Normalmente estão em estado de transição da irrealidade para a realidade, e o que se pode escrever nesse estado pode não representar exatamente o que se quer. E comigo sempre foi assim. Gosto de escrever sobre alguém quando estou no meu estado sereno de avaliação das coisas.
Antes do vovô falecer, antes mesmo de imaginarmos que isso aconteceria, a nossa convivência se tornou diária por quase dois anos. Gravei horas e mais horas de bate-papo com ele. Sentávamos em “cadeiras de área”, como ele dizia, ao lado das pimenteiras e de outros alimentos orgânicos que ele cultivava. Abelhas o visitavam todos os dias no mesmo horário, e ele nunca se incomodava. Muito pelo contrário, comemorava.

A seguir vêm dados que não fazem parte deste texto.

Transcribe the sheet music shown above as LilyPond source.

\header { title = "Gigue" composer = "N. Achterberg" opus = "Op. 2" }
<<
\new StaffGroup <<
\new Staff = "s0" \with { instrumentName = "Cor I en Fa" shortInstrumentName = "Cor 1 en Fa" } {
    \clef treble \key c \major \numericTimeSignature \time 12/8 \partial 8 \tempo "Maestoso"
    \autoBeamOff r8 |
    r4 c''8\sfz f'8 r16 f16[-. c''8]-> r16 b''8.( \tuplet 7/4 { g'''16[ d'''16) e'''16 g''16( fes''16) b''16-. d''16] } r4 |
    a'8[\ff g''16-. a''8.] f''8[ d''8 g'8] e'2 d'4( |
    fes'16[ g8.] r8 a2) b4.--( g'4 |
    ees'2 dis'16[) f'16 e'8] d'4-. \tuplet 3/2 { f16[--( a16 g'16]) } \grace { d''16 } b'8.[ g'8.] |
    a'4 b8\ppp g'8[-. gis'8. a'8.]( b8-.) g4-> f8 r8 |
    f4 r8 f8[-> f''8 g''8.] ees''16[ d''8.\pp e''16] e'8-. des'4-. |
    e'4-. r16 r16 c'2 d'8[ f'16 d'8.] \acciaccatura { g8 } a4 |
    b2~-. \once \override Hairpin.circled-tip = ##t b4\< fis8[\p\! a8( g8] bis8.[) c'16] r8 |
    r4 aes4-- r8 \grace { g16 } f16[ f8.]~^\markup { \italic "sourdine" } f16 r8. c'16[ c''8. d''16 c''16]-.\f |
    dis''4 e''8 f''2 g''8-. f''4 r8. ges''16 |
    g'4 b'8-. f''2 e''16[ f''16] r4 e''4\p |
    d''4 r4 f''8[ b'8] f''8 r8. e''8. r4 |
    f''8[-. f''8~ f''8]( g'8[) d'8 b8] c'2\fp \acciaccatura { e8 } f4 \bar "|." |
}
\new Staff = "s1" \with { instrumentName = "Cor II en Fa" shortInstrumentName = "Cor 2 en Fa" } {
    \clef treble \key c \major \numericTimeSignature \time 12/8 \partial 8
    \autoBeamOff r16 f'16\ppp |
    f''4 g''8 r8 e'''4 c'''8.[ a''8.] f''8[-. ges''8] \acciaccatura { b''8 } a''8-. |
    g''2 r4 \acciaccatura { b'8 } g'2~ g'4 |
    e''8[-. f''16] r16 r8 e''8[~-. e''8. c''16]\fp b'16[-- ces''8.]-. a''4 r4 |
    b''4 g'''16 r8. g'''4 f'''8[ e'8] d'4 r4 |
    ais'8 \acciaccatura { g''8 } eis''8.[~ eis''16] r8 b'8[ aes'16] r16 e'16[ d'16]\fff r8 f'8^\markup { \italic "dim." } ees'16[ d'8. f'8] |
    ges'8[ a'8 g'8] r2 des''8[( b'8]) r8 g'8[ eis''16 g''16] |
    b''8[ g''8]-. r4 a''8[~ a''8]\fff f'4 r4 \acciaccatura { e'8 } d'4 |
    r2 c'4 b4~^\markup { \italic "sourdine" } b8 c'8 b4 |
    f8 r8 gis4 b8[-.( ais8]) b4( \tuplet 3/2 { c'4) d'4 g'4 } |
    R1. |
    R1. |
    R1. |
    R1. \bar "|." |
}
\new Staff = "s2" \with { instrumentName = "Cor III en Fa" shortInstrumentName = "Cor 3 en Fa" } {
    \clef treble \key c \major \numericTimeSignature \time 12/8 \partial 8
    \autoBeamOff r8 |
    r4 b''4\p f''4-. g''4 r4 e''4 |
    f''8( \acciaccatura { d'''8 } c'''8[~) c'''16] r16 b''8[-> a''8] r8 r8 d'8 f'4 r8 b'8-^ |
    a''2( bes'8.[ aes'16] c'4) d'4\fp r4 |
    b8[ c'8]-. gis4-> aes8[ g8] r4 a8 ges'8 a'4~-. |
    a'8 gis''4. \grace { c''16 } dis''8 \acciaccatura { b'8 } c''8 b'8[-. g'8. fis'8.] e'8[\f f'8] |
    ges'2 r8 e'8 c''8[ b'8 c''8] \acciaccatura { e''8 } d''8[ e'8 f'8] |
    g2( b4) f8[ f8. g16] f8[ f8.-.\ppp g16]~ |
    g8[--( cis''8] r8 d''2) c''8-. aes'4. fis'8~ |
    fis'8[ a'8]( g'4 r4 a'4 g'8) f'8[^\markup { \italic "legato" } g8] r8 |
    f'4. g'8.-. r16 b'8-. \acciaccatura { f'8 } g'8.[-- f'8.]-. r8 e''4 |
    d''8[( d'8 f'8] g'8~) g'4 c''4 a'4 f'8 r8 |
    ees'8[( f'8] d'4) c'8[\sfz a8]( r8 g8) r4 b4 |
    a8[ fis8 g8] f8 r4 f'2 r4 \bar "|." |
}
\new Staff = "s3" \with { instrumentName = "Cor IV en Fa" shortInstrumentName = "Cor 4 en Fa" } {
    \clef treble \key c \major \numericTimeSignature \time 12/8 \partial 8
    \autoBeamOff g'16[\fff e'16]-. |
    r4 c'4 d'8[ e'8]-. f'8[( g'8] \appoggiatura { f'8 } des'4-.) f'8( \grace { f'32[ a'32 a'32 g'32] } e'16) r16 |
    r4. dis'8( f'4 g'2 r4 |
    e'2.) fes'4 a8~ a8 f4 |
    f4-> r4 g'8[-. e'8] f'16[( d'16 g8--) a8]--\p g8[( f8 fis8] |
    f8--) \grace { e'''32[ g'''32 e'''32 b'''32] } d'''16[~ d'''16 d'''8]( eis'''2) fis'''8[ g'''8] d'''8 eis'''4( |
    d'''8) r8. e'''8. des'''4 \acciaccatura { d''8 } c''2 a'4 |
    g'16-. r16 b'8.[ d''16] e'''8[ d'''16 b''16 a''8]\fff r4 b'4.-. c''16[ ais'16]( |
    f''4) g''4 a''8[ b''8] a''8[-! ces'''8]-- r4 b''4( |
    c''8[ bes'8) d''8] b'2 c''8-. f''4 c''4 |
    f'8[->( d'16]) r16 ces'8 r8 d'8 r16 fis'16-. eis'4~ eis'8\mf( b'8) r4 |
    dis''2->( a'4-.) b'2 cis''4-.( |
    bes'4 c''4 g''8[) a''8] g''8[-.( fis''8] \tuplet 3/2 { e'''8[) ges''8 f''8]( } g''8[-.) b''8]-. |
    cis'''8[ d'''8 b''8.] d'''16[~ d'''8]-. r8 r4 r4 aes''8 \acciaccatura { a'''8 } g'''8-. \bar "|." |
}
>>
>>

Decidi registrar tudo que ele narrava porque isso é importante, porque os idosos são os livros da cultura oral. A matéria do vovô poderia desaparecer, mas não a essência do que ele tinha a oferecer. Ele não era um ser humano perfeito, assim como também não sou, mas foi com ele que aprendi a amar histórias e contá-las.
Ele era uma biblioteca ambulante, um memorialista. Desde a minha infância, devo ter passado milhares de dias sentado ao seu lado ouvindo histórias de um passado remoto, que quase ninguém conhece porque não foi registrado nos livros. Quero dizer, pelo menos até eu decidir conservar suas palavras.
Hoje, digo que o vovô foi o maior contador de histórias que conheci na minha vida, e quando o vi dentro de um caixão, com o corpo gelado e a tez rija, eu já sabia que ele não estava mais lá, mas sim dentro de todos aqueles que resguardaram suas histórias.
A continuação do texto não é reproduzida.